» **Short exercise**
From the records below, pull out every line that contains the string "qUnion", matching its capitalization exactly.

─── Supplied data ───

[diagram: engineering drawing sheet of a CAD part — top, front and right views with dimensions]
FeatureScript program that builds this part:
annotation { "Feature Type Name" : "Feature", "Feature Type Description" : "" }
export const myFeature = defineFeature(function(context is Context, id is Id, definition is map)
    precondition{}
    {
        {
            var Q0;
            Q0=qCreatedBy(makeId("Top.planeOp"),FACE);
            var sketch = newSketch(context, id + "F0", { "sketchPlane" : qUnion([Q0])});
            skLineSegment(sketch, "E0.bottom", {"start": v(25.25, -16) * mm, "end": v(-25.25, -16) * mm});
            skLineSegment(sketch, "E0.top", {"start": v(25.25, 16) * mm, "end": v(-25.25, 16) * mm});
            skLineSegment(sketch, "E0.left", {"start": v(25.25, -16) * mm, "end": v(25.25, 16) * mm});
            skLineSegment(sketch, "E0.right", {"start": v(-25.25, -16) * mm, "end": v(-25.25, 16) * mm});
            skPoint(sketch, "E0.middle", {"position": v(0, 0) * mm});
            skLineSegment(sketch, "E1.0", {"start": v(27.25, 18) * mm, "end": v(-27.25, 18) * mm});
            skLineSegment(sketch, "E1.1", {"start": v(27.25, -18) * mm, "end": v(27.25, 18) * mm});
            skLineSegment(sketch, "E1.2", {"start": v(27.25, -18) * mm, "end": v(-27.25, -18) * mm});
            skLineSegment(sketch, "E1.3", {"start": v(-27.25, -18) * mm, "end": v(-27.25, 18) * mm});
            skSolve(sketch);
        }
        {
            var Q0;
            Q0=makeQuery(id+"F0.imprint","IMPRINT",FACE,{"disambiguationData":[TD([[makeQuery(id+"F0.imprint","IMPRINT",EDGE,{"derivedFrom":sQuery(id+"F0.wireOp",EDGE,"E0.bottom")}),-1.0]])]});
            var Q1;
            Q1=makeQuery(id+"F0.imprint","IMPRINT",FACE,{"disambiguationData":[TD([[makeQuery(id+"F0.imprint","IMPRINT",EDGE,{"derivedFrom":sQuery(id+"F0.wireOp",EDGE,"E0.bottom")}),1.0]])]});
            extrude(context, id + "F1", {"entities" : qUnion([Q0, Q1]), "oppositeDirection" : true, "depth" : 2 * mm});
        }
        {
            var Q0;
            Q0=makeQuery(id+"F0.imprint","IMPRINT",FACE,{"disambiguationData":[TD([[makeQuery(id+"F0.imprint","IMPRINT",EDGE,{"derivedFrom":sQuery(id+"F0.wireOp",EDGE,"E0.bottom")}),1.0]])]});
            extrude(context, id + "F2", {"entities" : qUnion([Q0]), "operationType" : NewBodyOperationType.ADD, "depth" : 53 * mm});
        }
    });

───
─── Supplied data ───

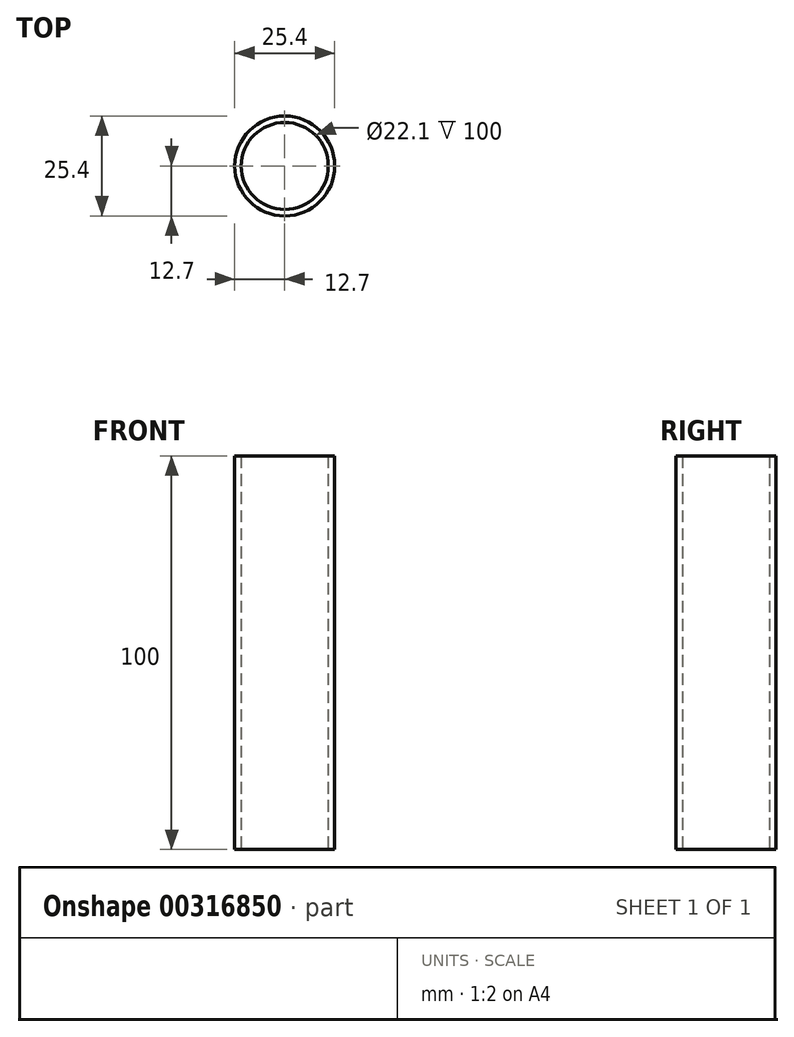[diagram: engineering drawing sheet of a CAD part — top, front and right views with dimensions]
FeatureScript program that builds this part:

───

» **Written answer**
            var sketch = newSketch(context, id + "F0", { "sketchPlane" : qUnion([Q0])});
            extrude(context, id + "F1", {"entities" : qUnion([Q0, Q1]), "oppositeDirection" : true, "depth" : 2 * mm});
            extrude(context, id + "F2", {"entities" : qUnion([Q0]), "operationType" : NewBodyOperationType.ADD, "depth" : 53 * mm});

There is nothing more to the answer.